Before last year’s massive tax hike, Californians paid the fifth-highest gas taxes in the nation, yet our roads are among the worst of any state. The backlog of road and highway repairs was estimated at $130 billion.

General fund spending rose from $86 billion in fiscal year 2011-12 to nearly $139 billion currently, and none of that increased spending went to transportation. The defenders of SB1 now say the condition of our roads is a threat to public safety. Why wasn’t the budget prioritized to pay for essential road repairs every year?

It’s no wonder that nearly a million outraged California voters signed petitions to put the repeal of the gas tax increase on the November ballot. Proposition 6 would repeal SB1 and require voter approval of all future increases in gas and car taxes.

Adding insult to injury, the state is illegally using taxpayer funds to campaign against Proposition 6. Federal transportation officials just told Caltrans to change the roadside signs that advertise SB1 funding of future projects. The website address of a campaign-style site will be deleted from the signs, again at taxpayer expense.

In the debate over Proposition 6, opponents understate the impact on the cost of living that results from these tax hikes. A recent study by the California Policy Center exposes just how punishing last year’s tax increases are for middle-class Californians and why they should be repealed.

According to the analysis, the gas tax and car tax hikes will impose on an average two-car family at least $1,500 in taxes a year. When adjusting for the “average” tax rate, a two-car “average” family must earn almost $2,000 in pre-tax earnings just to pay their California car and gas taxes.

The news for low-income families is even worse. A typical two-car low-income family may pay $1,800 in taxes a year. Because low-income families are in a lower tax bracket, that two-car low-income family still must earn almost $2,000 in pre-tax earnings just to pay their California car and gas taxes.

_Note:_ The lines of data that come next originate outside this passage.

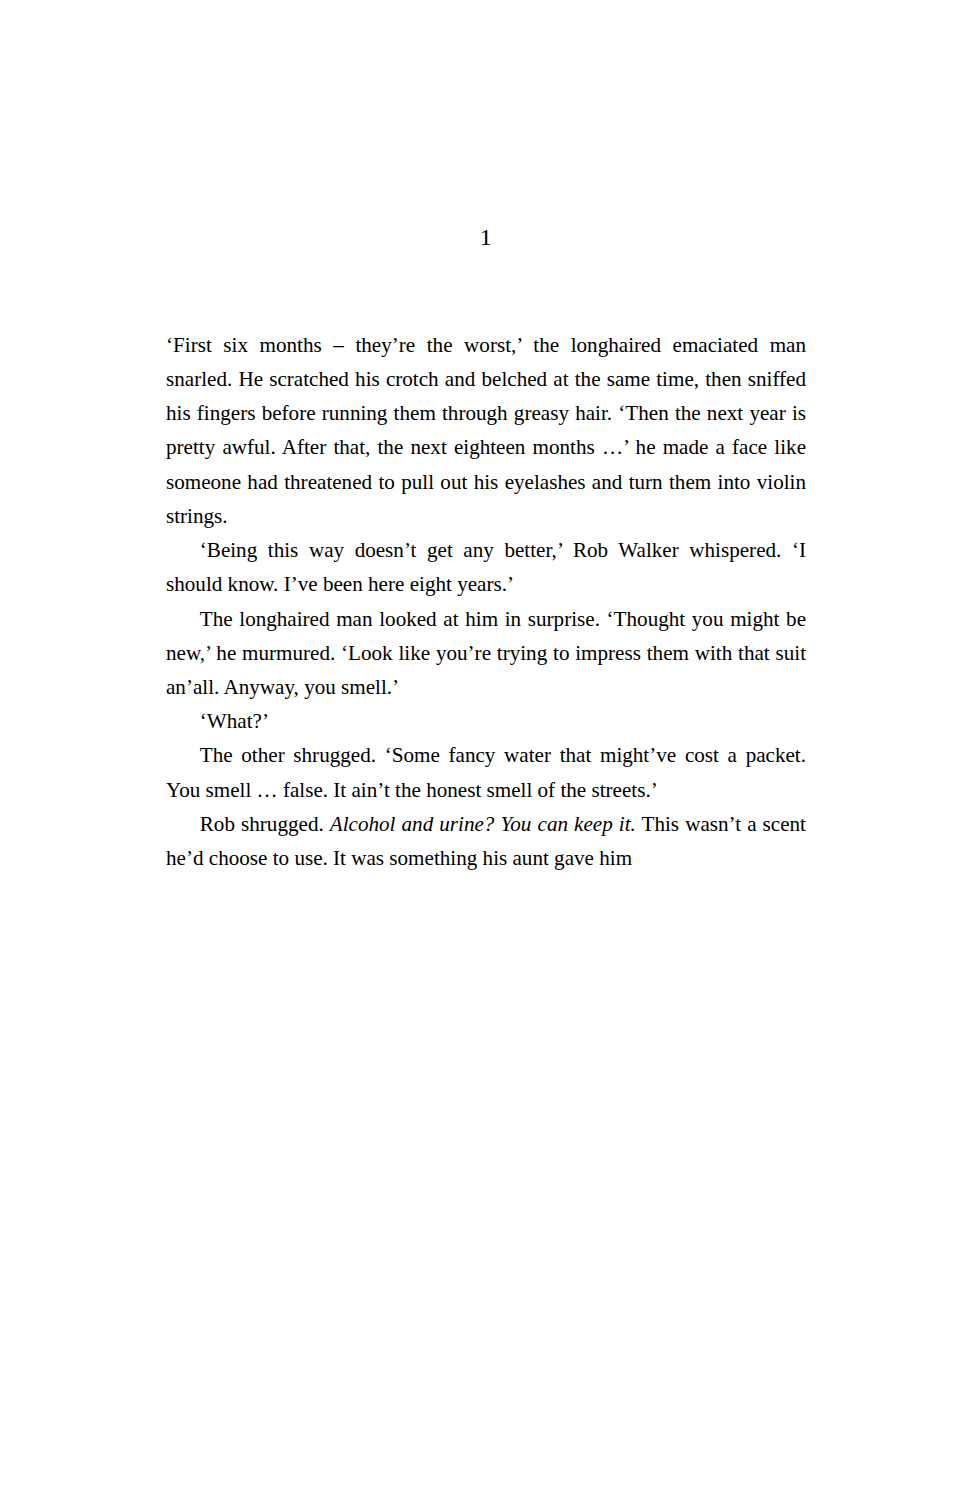1
‘First six months – they’re the worst,’ the longhaired emaciated man snarled. He scratched his crotch and belched at the same time, then sniffed his fingers before running them through greasy hair. ‘Then the next year is pretty awful. After that, the next eighteen months …’ he made a face like someone had threatened to pull out his eyelashes and turn them into violin strings.
‘Being this way doesn’t get any better,’ Rob Walker whispered. ‘I should know. I’ve been here eight years.’
The longhaired man looked at him in surprise. ‘Thought you might be new,’ he murmured. ‘Look like you’re trying to impress them with that suit an’all. Anyway, you smell.’
‘What?’
The other shrugged. ‘Some fancy water that might’ve cost a packet. You smell … false. It ain’t the honest smell of the streets.’
Rob shrugged. Alcohol and urine? You can keep it. This wasn’t a scent he’d choose to use. It was something his aunt gave him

According to the study, using the most conservative modeling, the latest gas tax and car tax hikes alone will force a family of four to pay anywhere between roughly $650 and $800 more in tax and living expenses – depending on commute and consumption of goods and services impacted by fuel prices.

This tax increase wasn’t necessary. State lawmakers have an obligation to prioritize the budget to meet critical public safety needs, including the maintenance of our roads and highways, ahead of other spending. It’s wrong to let the backlog grow and then cite it as an excuse to raise taxes.

California voters should say yes to Proposition 6.